== Activity ==
Could you retype all of the data below exactly as given?

── Information

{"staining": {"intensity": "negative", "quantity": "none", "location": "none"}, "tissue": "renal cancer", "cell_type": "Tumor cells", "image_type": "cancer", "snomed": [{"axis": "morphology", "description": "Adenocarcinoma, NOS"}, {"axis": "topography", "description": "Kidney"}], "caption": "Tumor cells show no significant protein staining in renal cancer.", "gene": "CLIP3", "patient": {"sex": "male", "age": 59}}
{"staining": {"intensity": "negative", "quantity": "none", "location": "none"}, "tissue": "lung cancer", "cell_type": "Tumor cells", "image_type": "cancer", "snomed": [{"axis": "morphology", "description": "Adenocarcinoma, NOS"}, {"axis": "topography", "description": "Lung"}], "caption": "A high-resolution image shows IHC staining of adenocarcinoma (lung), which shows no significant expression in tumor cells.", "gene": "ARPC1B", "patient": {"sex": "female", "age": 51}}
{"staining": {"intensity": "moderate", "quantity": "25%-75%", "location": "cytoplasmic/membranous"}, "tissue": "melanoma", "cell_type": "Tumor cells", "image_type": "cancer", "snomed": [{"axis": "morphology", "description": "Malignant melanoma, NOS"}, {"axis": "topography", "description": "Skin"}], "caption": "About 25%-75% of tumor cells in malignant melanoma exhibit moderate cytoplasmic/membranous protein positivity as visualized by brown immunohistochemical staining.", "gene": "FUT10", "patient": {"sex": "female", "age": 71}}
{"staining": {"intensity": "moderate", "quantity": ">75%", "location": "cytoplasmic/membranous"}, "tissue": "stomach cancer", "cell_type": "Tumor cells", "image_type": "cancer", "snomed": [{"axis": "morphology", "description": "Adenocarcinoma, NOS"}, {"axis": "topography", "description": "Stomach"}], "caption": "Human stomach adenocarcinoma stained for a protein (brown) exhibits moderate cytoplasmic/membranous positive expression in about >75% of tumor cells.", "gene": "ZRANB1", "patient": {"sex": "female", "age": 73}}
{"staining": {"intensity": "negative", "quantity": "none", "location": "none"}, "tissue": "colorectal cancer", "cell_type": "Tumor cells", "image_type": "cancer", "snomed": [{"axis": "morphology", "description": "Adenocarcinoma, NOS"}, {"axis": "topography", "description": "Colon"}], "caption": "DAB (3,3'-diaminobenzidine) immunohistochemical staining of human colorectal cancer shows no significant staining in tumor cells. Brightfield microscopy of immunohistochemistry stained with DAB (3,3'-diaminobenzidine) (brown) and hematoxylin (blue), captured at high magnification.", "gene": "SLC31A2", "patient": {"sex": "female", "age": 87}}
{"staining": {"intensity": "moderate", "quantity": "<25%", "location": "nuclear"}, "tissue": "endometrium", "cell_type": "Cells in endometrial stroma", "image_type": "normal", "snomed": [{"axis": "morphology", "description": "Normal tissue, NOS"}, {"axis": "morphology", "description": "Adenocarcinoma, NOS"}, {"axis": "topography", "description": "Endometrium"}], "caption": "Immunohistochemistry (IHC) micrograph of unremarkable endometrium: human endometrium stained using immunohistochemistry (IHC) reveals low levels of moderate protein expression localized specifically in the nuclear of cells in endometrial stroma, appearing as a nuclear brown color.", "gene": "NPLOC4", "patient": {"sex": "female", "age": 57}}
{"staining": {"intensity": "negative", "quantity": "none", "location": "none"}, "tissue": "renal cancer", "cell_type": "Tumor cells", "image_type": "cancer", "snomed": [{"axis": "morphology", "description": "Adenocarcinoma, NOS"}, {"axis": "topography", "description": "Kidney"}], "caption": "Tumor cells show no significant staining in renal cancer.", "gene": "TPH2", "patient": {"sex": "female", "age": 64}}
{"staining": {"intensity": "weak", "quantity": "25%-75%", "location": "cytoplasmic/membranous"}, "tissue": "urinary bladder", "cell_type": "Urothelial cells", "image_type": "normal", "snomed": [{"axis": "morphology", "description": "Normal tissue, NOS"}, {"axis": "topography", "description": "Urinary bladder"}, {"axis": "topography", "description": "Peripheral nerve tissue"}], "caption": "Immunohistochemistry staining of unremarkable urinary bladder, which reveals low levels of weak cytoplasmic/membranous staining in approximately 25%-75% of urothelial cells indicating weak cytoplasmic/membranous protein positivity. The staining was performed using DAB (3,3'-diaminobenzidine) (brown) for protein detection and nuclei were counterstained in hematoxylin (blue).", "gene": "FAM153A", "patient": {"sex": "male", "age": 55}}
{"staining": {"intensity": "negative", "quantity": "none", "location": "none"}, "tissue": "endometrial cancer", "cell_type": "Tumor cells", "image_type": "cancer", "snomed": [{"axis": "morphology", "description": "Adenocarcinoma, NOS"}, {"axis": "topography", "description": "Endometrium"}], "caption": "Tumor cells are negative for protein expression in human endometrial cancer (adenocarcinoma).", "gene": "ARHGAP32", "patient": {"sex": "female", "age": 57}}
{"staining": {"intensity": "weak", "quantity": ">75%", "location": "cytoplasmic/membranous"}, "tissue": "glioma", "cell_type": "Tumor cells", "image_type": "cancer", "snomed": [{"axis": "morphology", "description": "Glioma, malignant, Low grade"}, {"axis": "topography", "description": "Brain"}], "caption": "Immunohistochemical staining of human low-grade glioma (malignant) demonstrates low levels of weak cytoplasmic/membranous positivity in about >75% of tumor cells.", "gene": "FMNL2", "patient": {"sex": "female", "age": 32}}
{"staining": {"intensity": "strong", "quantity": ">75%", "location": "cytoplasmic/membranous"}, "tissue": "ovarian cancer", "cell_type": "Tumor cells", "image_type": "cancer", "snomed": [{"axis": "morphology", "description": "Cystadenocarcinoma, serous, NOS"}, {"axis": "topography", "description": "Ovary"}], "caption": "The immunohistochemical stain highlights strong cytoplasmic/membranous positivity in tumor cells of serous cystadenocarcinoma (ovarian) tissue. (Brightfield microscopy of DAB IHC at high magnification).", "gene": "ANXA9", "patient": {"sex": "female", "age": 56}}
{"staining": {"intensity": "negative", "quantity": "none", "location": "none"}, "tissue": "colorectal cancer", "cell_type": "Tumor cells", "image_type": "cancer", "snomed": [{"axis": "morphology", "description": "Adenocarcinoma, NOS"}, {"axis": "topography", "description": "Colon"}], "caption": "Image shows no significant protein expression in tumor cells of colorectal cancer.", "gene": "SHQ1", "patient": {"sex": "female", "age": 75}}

────

== Task response ==
{"staining": {"intensity": "negative", "quantity": "none", "location": "none"}, "tissue": "renal cancer", "cell_type": "Tumor cells", "image_type": "cancer", "snomed": [{"axis": "morphology", "description": "Adenocarcinoma, NOS"}, {"axis": "topography", "description": "Kidney"}], "caption": "Tumor cells show no significant protein staining in renal cancer.", "gene": "CLIP3", "patient": {"sex": "male", "age": 59}}
{"staining": {"intensity": "negative", "quantity": "none", "location": "none"}, "tissue": "lung cancer", "cell_type": "Tumor cells", "image_type": "cancer", "snomed": [{"axis": "morphology", "description": "Adenocarcinoma, NOS"}, {"axis": "topography", "description": "Lung"}], "caption": "A high-resolution image shows IHC staining of adenocarcinoma (lung), which shows no significant expression in tumor cells.", "gene": "ARPC1B", "patient": {"sex": "female", "age": 51}}
{"staining": {"intensity": "moderate", "quantity": "25%-75%", "location": "cytoplasmic/membranous"}, "tissue": "melanoma", "cell_type": "Tumor cells", "image_type": "cancer", "snomed": [{"axis": "morphology", "description": "Malignant melanoma, NOS"}, {"axis": "topography", "description": "Skin"}], "caption": "About 25%-75% of tumor cells in malignant melanoma exhibit moderate cytoplasmic/membranous protein positivity as visualized by brown immunohistochemical staining.", "gene": "FUT10", "patient": {"sex": "female", "age": 71}}
{"staining": {"intensity": "moderate", "quantity": ">75%", "location": "cytoplasmic/membranous"}, "tissue": "stomach cancer", "cell_type": "Tumor cells", "image_type": "cancer", "snomed": [{"axis": "morphology", "description": "Adenocarcinoma, NOS"}, {"axis": "topography", "description": "Stomach"}], "caption": "Human stomach adenocarcinoma stained for a protein (brown) exhibits moderate cytoplasmic/membranous positive expression in about >75% of tumor cells.", "gene": "ZRANB1", "patient": {"sex": "female", "age": 73}}
{"staining": {"intensity": "negative", "quantity": "none", "location": "none"}, "tissue": "colorectal cancer", "cell_type": "Tumor cells", "image_type": "cancer", "snomed": [{"axis": "morphology", "description": "Adenocarcinoma, NOS"}, {"axis": "topography", "description": "Colon"}], "caption": "DAB (3,3'-diaminobenzidine) immunohistochemical staining of human colorectal cancer shows no significant staining in tumor cells. Brightfield microscopy of immunohistochemistry stained with DAB (3,3'-diaminobenzidine) (brown) and hematoxylin (blue), captured at high magnification.", "gene": "SLC31A2", "patient": {"sex": "female", "age": 87}}
{"staining": {"intensity": "moderate", "quantity": "<25%", "location": "nuclear"}, "tissue": "endometrium", "cell_type": "Cells in endometrial stroma", "image_type": "normal", "snomed": [{"axis": "morphology", "description": "Normal tissue, NOS"}, {"axis": "morphology", "description": "Adenocarcinoma, NOS"}, {"axis": "topography", "description": "Endometrium"}], "caption": "Immunohistochemistry (IHC) micrograph of unremarkable endometrium: human endometrium stained using immunohistochemistry (IHC) reveals low levels of moderate protein expression localized specifically in the nuclear of cells in endometrial stroma, appearing as a nuclear brown color.", "gene": "NPLOC4", "patient": {"sex": "female", "age": 57}}
{"staining": {"intensity": "negative", "quantity": "none", "location": "none"}, "tissue": "renal cancer", "cell_type": "Tumor cells", "image_type": "cancer", "snomed": [{"axis": "morphology", "description": "Adenocarcinoma, NOS"}, {"axis": "topography", "description": "Kidney"}], "caption": "Tumor cells show no significant staining in renal cancer.", "gene": "TPH2", "patient": {"sex": "female", "age": 64}}
{"staining": {"intensity": "weak", "quantity": "25%-75%", "location": "cytoplasmic/membranous"}, "tissue": "urinary bladder", "cell_type": "Urothelial cells", "image_type": "normal", "snomed": [{"axis": "morphology", "description": "Normal tissue, NOS"}, {"axis": "topography", "description": "Urinary bladder"}, {"axis": "topography", "description": "Peripheral nerve tissue"}], "caption": "Immunohistochemistry staining of unremarkable urinary bladder, which reveals low levels of weak cytoplasmic/membranous staining in approximately 25%-75% of urothelial cells indicating weak cytoplasmic/membranous protein positivity. The staining was performed using DAB (3,3'-diaminobenzidine) (brown) for protein detection and nuclei were counterstained in hematoxylin (blue).", "gene": "FAM153A", "patient": {"sex": "male", "age": 55}}
{"staining": {"intensity": "negative", "quantity": "none", "location": "none"}, "tissue": "endometrial cancer", "cell_type": "Tumor cells", "image_type": "cancer", "snomed": [{"axis": "morphology", "description": "Adenocarcinoma, NOS"}, {"axis": "topography", "description": "Endometrium"}], "caption": "Tumor cells are negative for protein expression in human endometrial cancer (adenocarcinoma).", "gene": "ARHGAP32", "patient": {"sex": "female", "age": 57}}
{"staining": {"intensity": "weak", "quantity": ">75%", "location": "cytoplasmic/membranous"}, "tissue": "glioma", "cell_type": "Tumor cells", "image_type": "cancer", "snomed": [{"axis": "morphology", "description": "Glioma, malignant, Low grade"}, {"axis": "topography", "description": "Brain"}], "caption": "Immunohistochemical staining of human low-grade glioma (malignant) demonstrates low levels of weak cytoplasmic/membranous positivity in about >75% of tumor cells.", "gene": "FMNL2", "patient": {"sex": "female", "age": 32}}
{"staining": {"intensity": "strong", "quantity": ">75%", "location": "cytoplasmic/membranous"}, "tissue": "ovarian cancer", "cell_type": "Tumor cells", "image_type": "cancer", "snomed": [{"axis": "morphology", "description": "Cystadenocarcinoma, serous, NOS"}, {"axis": "topography", "description": "Ovary"}], "caption": "The immunohistochemical stain highlights strong cytoplasmic/membranous positivity in tumor cells of serous cystadenocarcinoma (ovarian) tissue. (Brightfield microscopy of DAB IHC at high magnification).", "gene": "ANXA9", "patient": {"sex": "female", "age": 56}}
{"staining": {"intensity": "negative", "quantity": "none", "location": "none"}, "tissue": "colorectal cancer", "cell_type": "Tumor cells", "image_type": "cancer", "snomed": [{"axis": "morphology", "description": "Adenocarcinoma, NOS"}, {"axis": "topography", "description": "Colon"}], "caption": "Image shows no significant protein expression in tumor cells of colorectal cancer.", "gene": "SHQ1", "patient": {"sex": "female", "age": 75}}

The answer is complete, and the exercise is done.